### Aim of the exercise:
Go through the data below and gather each line containing "camera".

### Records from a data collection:

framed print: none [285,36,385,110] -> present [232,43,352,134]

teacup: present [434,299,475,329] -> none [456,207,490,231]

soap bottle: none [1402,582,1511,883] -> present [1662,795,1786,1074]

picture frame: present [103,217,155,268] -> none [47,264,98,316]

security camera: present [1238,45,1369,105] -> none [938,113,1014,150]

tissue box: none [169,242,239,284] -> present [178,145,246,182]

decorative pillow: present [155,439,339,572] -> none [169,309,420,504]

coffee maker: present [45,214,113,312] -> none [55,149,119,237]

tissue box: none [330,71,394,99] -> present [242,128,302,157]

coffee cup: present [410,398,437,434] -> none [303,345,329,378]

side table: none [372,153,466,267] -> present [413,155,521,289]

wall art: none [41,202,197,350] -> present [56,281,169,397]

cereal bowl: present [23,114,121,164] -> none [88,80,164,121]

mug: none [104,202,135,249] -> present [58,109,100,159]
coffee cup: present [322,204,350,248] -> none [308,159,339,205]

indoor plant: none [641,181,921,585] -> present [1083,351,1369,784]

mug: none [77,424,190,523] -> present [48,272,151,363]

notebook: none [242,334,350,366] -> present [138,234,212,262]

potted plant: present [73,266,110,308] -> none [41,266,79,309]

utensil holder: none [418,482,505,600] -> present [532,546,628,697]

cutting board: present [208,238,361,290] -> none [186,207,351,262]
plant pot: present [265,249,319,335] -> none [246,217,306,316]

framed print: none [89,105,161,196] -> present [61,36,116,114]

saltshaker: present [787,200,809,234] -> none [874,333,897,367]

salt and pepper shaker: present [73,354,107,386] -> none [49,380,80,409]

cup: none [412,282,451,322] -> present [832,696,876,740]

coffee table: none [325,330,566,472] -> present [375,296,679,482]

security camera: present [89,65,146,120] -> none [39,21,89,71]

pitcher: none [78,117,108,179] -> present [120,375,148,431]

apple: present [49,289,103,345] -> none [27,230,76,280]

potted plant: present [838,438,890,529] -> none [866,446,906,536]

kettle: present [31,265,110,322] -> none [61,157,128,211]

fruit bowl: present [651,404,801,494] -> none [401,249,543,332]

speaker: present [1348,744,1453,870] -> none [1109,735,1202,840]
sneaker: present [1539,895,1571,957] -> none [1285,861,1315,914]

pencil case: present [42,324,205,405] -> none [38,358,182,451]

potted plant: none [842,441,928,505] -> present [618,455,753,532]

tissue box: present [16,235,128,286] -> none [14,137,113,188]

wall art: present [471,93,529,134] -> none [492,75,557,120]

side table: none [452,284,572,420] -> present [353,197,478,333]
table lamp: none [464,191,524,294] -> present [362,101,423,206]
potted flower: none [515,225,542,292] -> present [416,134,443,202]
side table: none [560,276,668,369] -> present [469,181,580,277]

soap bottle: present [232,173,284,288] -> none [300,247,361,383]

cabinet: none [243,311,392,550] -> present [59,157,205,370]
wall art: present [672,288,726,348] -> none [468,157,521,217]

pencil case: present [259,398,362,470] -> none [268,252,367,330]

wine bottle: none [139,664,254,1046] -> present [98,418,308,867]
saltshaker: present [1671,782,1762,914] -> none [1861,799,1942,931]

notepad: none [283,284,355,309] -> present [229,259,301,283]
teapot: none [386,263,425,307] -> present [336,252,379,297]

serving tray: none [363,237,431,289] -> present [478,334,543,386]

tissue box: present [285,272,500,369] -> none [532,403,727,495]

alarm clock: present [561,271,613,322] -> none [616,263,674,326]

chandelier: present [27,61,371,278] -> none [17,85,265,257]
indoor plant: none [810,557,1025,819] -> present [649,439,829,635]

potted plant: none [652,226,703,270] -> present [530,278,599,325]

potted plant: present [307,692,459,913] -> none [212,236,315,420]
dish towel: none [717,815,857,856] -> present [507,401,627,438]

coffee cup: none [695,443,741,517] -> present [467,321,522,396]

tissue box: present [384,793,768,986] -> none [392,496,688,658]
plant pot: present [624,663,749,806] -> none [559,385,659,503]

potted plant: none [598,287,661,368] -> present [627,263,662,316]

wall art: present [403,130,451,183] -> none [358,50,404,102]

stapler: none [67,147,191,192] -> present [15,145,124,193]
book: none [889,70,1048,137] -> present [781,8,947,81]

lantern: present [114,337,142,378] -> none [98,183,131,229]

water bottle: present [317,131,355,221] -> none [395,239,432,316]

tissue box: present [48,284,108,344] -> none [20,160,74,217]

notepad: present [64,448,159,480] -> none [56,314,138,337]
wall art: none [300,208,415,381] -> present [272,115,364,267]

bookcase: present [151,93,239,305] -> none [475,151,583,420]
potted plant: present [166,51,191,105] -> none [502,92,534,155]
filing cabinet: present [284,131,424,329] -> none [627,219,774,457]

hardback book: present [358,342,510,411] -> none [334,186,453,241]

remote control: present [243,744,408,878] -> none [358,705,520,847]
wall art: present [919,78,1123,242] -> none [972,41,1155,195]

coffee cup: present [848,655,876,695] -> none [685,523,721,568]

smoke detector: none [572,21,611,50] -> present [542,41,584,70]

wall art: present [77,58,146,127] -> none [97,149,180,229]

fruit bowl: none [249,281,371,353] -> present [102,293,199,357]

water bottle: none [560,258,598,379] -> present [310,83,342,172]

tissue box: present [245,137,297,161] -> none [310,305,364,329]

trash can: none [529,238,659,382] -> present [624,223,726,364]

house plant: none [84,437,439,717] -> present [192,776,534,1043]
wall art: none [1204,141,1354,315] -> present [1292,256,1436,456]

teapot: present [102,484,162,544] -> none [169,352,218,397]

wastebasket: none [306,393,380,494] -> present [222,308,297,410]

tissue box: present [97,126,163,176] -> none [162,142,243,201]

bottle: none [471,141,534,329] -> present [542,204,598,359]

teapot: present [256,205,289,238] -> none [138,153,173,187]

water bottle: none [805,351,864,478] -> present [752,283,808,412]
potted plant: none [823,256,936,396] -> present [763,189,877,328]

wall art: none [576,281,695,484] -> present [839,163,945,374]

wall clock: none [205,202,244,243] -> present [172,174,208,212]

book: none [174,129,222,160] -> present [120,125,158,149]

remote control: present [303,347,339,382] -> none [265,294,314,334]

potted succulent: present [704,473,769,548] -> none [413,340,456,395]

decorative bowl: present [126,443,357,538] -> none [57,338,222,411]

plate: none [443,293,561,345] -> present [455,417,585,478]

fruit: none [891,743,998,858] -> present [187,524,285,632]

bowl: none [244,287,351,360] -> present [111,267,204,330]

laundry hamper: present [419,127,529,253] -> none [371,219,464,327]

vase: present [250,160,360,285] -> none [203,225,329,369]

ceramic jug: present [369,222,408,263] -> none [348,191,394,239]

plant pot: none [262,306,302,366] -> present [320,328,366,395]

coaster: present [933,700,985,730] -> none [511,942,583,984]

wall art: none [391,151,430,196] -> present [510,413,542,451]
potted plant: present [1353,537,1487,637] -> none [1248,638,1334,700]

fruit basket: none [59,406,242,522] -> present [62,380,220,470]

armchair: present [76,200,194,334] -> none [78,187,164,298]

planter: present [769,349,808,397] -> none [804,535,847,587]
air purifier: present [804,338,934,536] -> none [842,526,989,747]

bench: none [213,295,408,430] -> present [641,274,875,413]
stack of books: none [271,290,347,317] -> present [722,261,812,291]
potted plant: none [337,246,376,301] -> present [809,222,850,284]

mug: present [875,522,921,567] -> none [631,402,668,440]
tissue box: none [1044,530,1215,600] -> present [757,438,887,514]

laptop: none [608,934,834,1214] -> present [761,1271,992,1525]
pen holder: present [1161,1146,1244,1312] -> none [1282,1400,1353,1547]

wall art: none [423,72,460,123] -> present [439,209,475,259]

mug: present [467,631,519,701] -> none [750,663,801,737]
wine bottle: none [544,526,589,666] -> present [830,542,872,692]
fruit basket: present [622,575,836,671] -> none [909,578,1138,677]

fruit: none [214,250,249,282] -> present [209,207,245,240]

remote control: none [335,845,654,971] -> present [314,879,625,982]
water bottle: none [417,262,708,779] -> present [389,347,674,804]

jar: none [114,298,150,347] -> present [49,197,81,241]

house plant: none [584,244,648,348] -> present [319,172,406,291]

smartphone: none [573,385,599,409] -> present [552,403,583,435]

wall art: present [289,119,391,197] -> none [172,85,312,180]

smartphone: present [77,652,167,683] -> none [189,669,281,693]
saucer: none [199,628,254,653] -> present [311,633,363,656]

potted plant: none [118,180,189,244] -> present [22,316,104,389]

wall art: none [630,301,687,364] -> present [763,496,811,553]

### Answer space:
security camera: present [1238,45,1369,105] -> none [938,113,1014,150]
security camera: present [89,65,146,120] -> none [39,21,89,71]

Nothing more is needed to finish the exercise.